The challenge that sparked the innovative design has been mentioned by physicians working in Africa since Rice’s Rebecca Richards-Kortum and Maria Oden began traveling there six years ago in search of real-world design challenges for students in Rice’s Beyond Traditional Borders program. Richards-Kortum is the Stanley C. Moore Professor of Bioengineering and director of Rice 360°: Institute for Global Health Technologies, which oversees Beyond Traditional Borders. Oden is a professor in the practice of engineering education and director of the Oshman Engineering Design Kitchen.

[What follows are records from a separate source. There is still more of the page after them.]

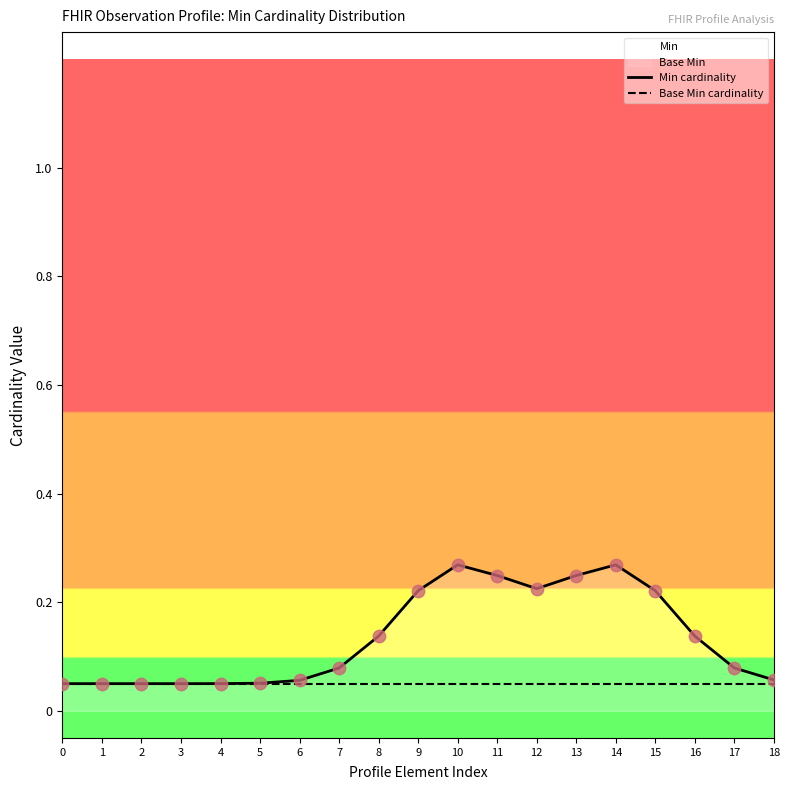

Which series has the largest total across all categories?

Min cardinality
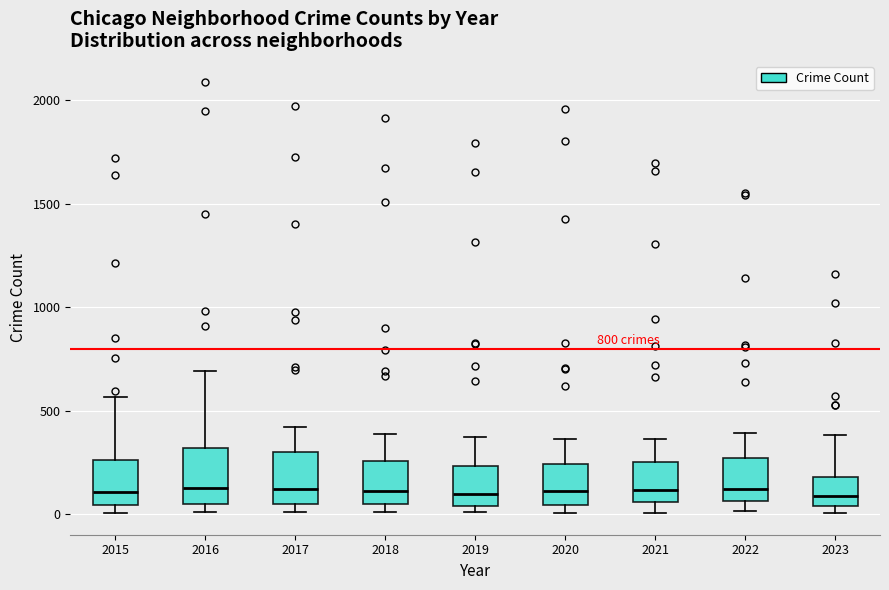

Reading left to right, read every box against the y-axis: the position of its median line, the range the box covers, and the ends of its whiskers. The values are not printed on the chart, so give them approximately, as read against the axis.

2015: median 100, box 50 to 250, whiskers 0 to 550
2016: median 150, box 50 to 300, whiskers 0 to 700
2017: median 100, box 50 to 300, whiskers 0 to 400
2018: median 100, box 50 to 250, whiskers 0 to 400
2019: median 100, box 50 to 250, whiskers 0 to 400
2020: median 100, box 50 to 250, whiskers 0 to 350
2021: median 100, box 50 to 250, whiskers 0 to 350
2022: median 100, box 50 to 250, whiskers 0 to 400
2023: median 100, box 50 to 200, whiskers 0 to 400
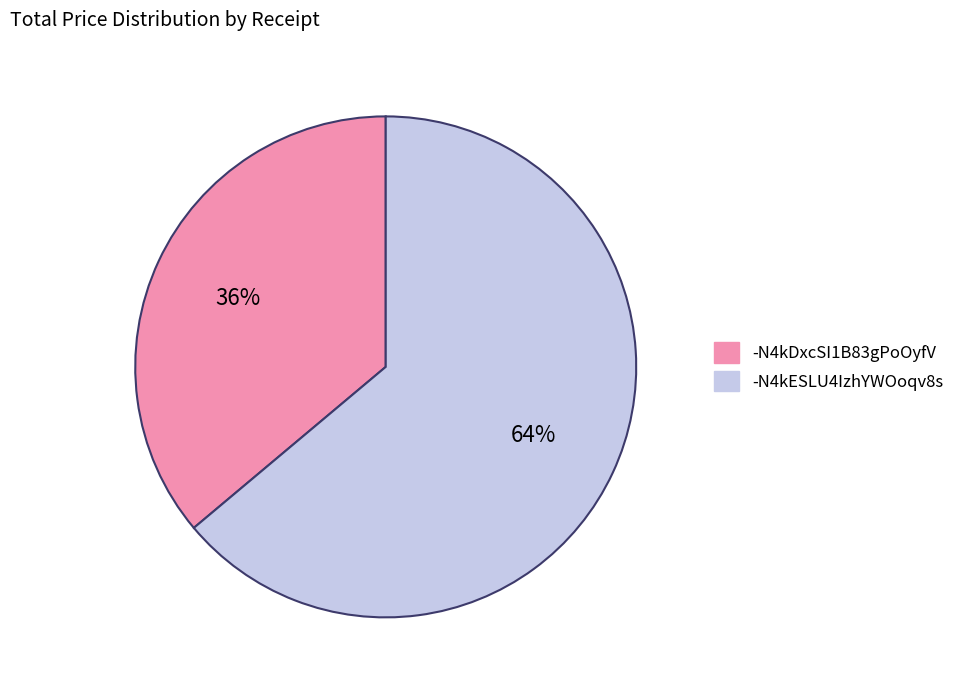

Is there a majority slice in this chart?

Yes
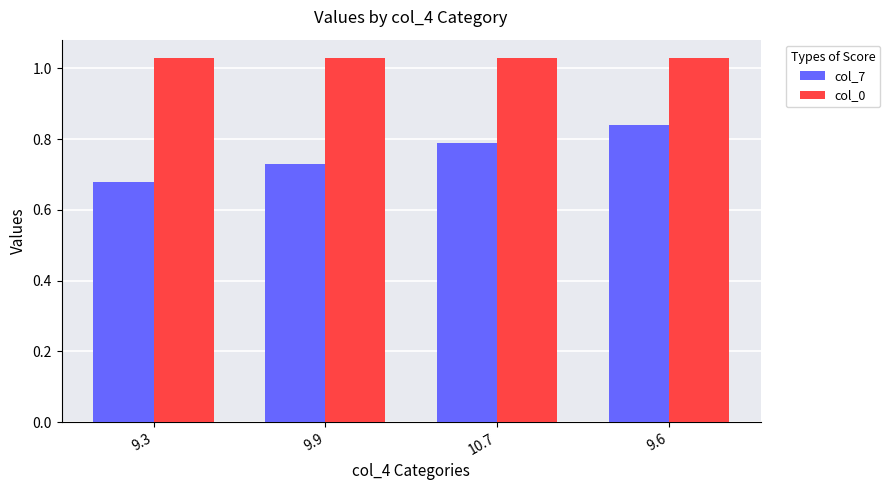

What is the sum of the col_7 values at 9.3 and 9.9?

1.4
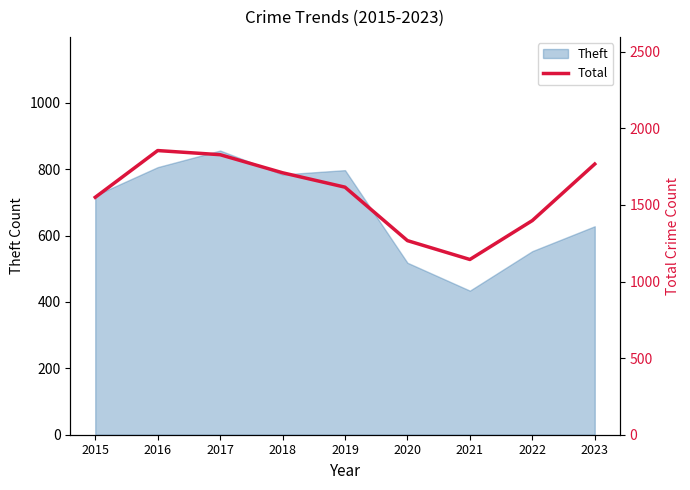

The value at 2023 is 2900. True or false?

False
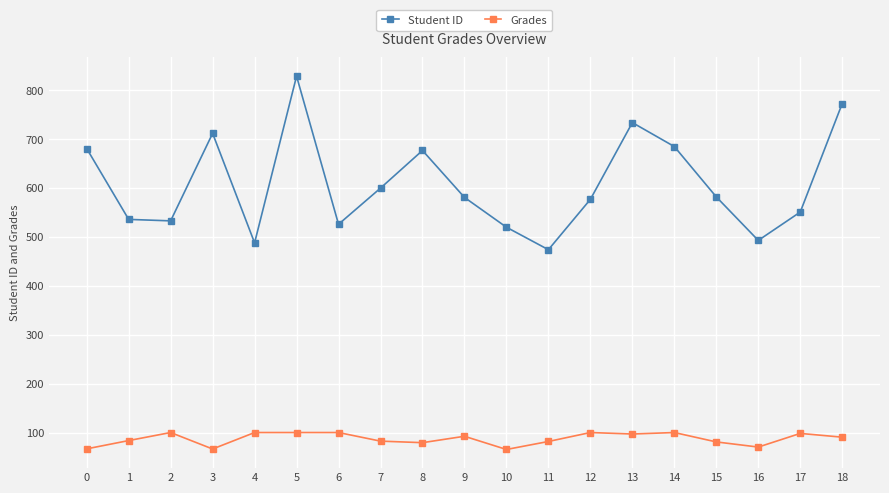

What is the maximum value for Student ID?

829.0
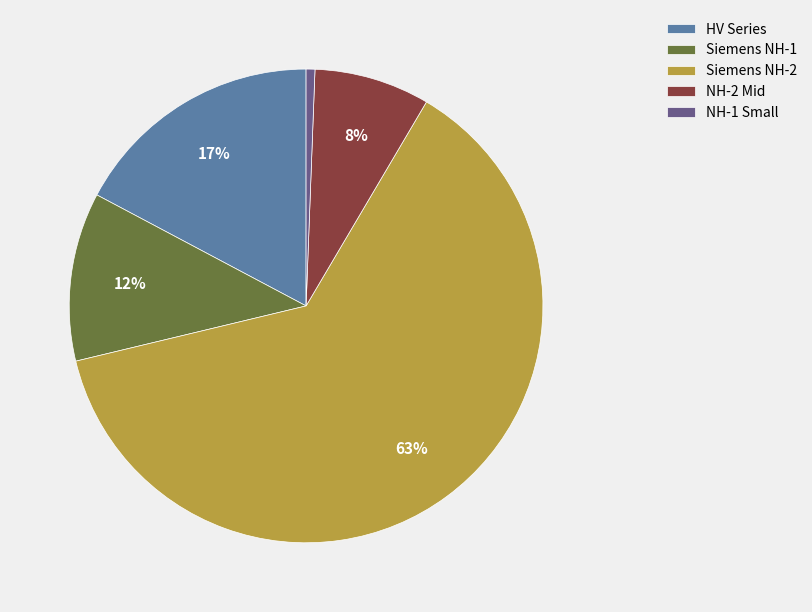

Between Siemens NH-2 and HV Series, which is larger?

Siemens NH-2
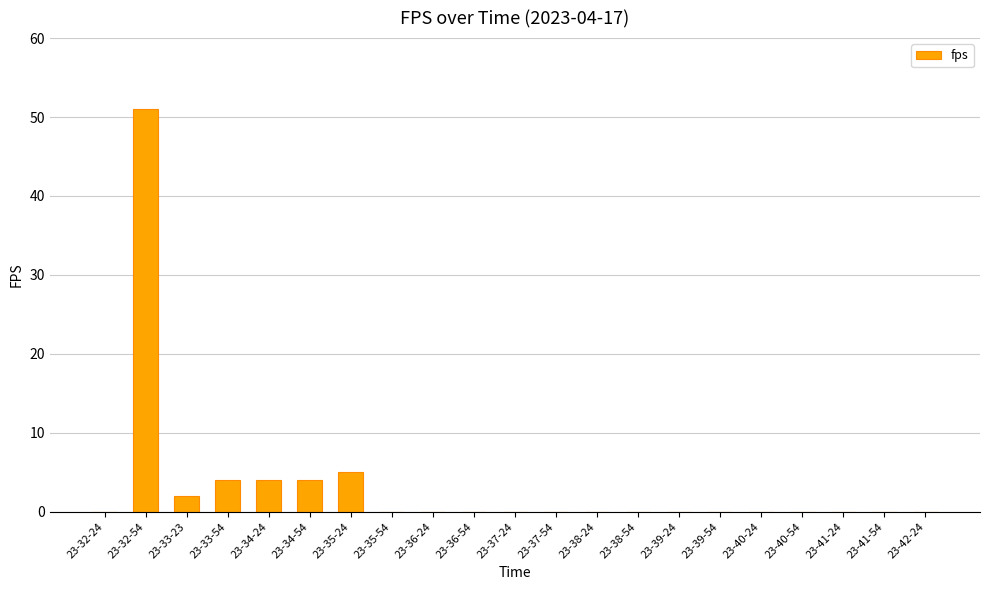

What is the sum of all values?

70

“Many times physicians have mentioned to us that they would like a tool that can better moderate IV-fluid delivery to children, who are often connected to adult IV-bags,” Oden said. “In understaffed medical settings, monitoring IV-fluid delivery to patients can be a challenge. At the same time, it is of critical importance that the appropriate amount of fluid is delivered.”
The device designed by the IV DRIP team is inexpensive; it costs about $20 to manufacture. It’s a mechanical, durable, autonomous and simple-to-operate volume regulator that uses a lever arm with a movable counterweight similar to a physician’s scale to incrementally dispense IV fluid.